Ex-bispo da Universal pode assumir ministério de Ciência e Tecnologia. Foto: PRB.

Tamanho da fonte: -A+A

Marcos Pereira, presidente nacional do PRB e bispo licenciado da Igreja Universal do Reino de Deus, é o primeiro nome a ser cotado para assumir o Ministério da Ciência e Tecnologia em um eventual governo do vice-presidente Michel Temer (PMDB).

Segundo informa a Folha de São Paulo, Pereira esteve reunido com Temer nesta segunda-feira, 02, no Palácio do Jaburu, para discutir a entrada do partido no governo.

O debate, é claro, passa por cargos. O PRB participava também do governo Dilma Rousseff, no qual outro pastor, George Hilton, chegou a ocupar o ministério dos Esportes.

O PRB tinha uma meta mais ambiciosa. Queria levar o ministério da Agricultura, o que não foi possível pela pressão de entidades ligadas ao agronegócio, um nome ligado ao segmento no comando da pasta.

Na semana passada, emissários de Temer ofereceram à sigla o comando do ministério da Previdência Social ou da Secretaria dos Portos da Presidência da República. 

O primeiro foi rechaçado por um possível impacto negativo de uma futura reforma previdenciária e o segundo por não ter status ministerial.

O provável novo ministro de Ciência e Tecnologia “fez carreira” dentro da Igreja Universal, na qual aos 20 anos já era pastor, chegando a bispo em 1999. Pereira trabalhou dentro da organização, na qual chegou a ocupar o segundo cargo na hierarquia administrativa.

De 2002 a 2010, esteve na TV Record, emissora ligada à Universal. Foi vice-presidente executivo e de relações institucionais. Nesse período, formou-se em Direito.

O Ministério de Ciência e Tecnologia tem um orçamento baixo para os padrões de Brasília e altamente contigenciado nos últimos anos. Assim, um futuro governo Temer está garantindo um apoio importante na Câmara em troca de relativamente pouco.

Nas palavras do próprio Pereira, o PRB "deixou o nanismo" nas eleições de 2014. O partido dobrou sua base em Brasília para 21 deputados, mais do que partidos tradicionais como PV, PDT, PPS e PCdoB.

O resultado foi alavancado em parte pela votação de Celso Russomanno em São Paulo, onde o ex-jornalista fez 1,5 milhão de votos, a maior votação do país. No Senado, a legenda tem um representante, Marcelo Crivella, que chegou a disputar o segundo turno nas eleições estaduais no Rio de Janeiro.

A escolha de um ministro sem conexão alguma com o universo de ciência e tecnologia deve desagradar ao meio acadêmico e de inovação no país, o que provavelmente não será suficiente para deter a nomeação de Pereira.

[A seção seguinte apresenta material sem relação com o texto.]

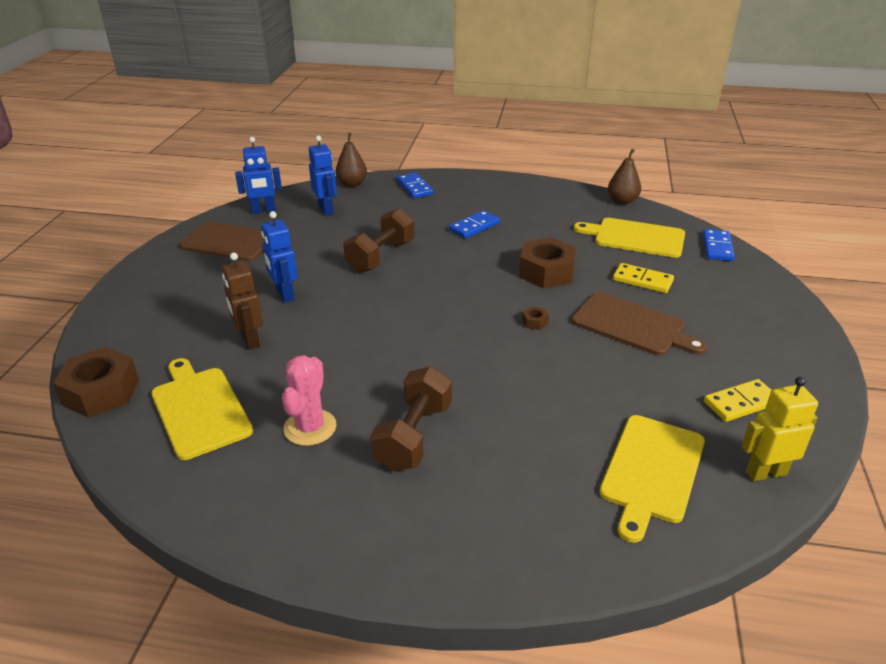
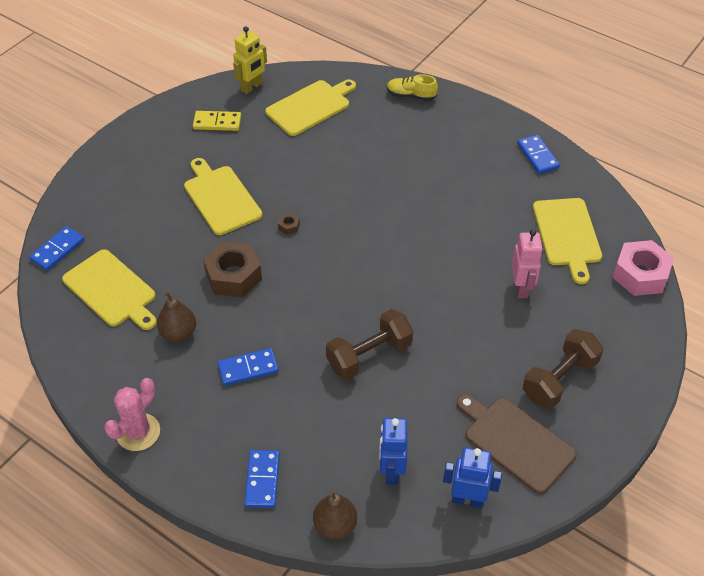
camera: 155 degrees left, 15 degrees up
brown nut [53,347,139,418] -> pink nut [612,240,674,296]
brown robot [222,253,263,350] -> pink robot [512,229,543,298]
blue robot [261,211,298,303] -> none
pink cactus [282,355,336,446] -> pink cactus moved to [104,378,160,451]
brown dumbbell [371,366,452,471] -> brown dumbbell moved to [523,329,603,409]
brown cutting board [571,292,707,355] -> yellow cutting board [184,158,262,235]
brown pear [608,149,641,205] -> brown pear moved to [157,292,196,342]
yellow domino [613,263,674,293] -> none
yellow robot [741,377,818,481] -> yellow robot turned 60 degrees counterclockwise [233,26,267,94]
none -> yellow shoe [387,74,438,101]
none -> blue domino [517,135,560,174]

O último ministro de Ciência e Tecnologia, Celso Pansera (do mesmo PMDB de Temer) também não foi recebido de braços abertos pelo setor. 

Um deputado federal em primeiro mandado, Pansera só podia mencionar como experiência na área ter sido presidente da Fundação de Apoio à Escola Técnica (Faetec), vinculada à secretaria de Ciência e Tecnologia do Rio de Janeiro.

Quando começaram as discussões sobre a reforma ministerial do governo Dilma que levaria à entrada de Pansera no ministério de Ciência e Tecnologia, oito entidades representativas divulgaram uma nota pedindo continuidade nas ações na área.

O texto era assinado entre outros pela Sociedade Brasileira para o Progresso da Ciência (SBPC), a Associação Nacional de Entidades Promotoras de Empreendimentos Inovadores (Anprotec), a Associação Nacional de Pesquisa e Desenvolvimento das Empresas Inovadoras (ANPEI) e o Conselho Nacional de Secretários para Assuntos de Ciência, Tecnologia e Inovação (CONSECTI).

Além da inexperiência, talvez pese mais em contra de Pereira o espectro da interferência de cunho religioso na pesquisa científica, como no caso das células tronco.

O argumento pode ganhar força porque uma parte importante do setor acadêmico brasileiro está mobilizado na defesa do governo Dilma Rousseff - e talvez, no futuro, participe do que o PT planeja ser uma oposição feroz ao governo Temer.

Os 41 reitores dos institutos federais de educação profissional, científica e tecnológica divulgaram ainda em fevereiro de 2015 um manifesto “contra o golpe”. 

Desde então, reitores universitários e a UNE tem sido figuras carimbadas nos atos organizados por Dilma em sua defesa.